Voice acting like from amateur theatricals combined with sleazy scenario knocks out player's experience and then in the course of next 30 hours the game tries to stand up back again….. But you can be sure that the game will knock you out again."
And then…

- "One of the main reasons for this failure is weak quality of texts and an attempt to give NPCs some characteristics - but this attempt is extremely over-the-top like when Conte (italian coach) celebrates the goal. For example you will meet feminist and within first 5 sentences she will say at least 18 insults of man…."
- "Through rain of insults its sometimes hard to understand what NPC is saying."
- "Sometimes the tone of female voice is so over-the-top that it looks like wannabe dramatic scene from adult movies."

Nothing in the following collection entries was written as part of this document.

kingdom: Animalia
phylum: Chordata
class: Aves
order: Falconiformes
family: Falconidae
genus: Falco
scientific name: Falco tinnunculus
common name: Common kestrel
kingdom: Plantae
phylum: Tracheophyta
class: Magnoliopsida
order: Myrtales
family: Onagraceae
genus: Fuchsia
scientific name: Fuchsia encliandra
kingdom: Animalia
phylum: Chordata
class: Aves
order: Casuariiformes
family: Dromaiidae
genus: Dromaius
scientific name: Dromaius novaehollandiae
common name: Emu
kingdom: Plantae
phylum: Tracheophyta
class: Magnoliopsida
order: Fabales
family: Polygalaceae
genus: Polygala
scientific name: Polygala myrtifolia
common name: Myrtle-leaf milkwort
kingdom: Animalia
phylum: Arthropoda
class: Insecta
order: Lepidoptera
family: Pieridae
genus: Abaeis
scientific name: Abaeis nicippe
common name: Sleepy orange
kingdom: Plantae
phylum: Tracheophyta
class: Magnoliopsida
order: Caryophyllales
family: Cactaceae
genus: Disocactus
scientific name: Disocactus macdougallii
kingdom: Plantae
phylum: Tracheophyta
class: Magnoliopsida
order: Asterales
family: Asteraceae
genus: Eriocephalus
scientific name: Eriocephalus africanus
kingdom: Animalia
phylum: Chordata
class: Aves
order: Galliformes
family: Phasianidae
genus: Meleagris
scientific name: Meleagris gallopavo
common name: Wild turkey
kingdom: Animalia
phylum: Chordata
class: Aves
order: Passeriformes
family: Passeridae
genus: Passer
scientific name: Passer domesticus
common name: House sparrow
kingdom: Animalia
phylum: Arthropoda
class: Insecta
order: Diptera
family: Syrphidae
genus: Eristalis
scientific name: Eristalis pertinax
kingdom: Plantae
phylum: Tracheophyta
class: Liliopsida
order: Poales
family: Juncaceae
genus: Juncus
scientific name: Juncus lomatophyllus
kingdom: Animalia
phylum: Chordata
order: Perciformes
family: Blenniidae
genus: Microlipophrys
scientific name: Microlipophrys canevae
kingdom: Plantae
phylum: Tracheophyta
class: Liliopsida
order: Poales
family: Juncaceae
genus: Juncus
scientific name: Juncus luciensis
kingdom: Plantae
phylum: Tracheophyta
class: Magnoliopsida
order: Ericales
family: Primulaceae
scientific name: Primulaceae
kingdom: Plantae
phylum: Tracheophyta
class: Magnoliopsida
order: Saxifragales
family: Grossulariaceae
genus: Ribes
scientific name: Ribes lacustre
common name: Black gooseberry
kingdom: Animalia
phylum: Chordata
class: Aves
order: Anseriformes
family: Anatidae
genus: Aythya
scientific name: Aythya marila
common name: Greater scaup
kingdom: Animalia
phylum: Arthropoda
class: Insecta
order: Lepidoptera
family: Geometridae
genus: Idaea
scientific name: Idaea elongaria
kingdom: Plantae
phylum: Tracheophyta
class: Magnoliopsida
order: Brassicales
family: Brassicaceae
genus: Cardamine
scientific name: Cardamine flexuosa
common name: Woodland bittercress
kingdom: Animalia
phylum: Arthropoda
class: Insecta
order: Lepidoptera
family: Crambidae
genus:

- "Combat system is not extremely bad, but its likely that you will quit the game because of it. It tastes like average lunch in average restaurant that you will quickly forgot… Main problem of combat system are weak animations and zero response to hits. You could as well hit opponents by gummy hammer from Disneyland and the outcome would be the same."
----
And so on… it continues in that way. Its really published and labeled as serious review. If you know at least intro of Technomancer you would know that blatant nonsensical cliché is what that retard has written.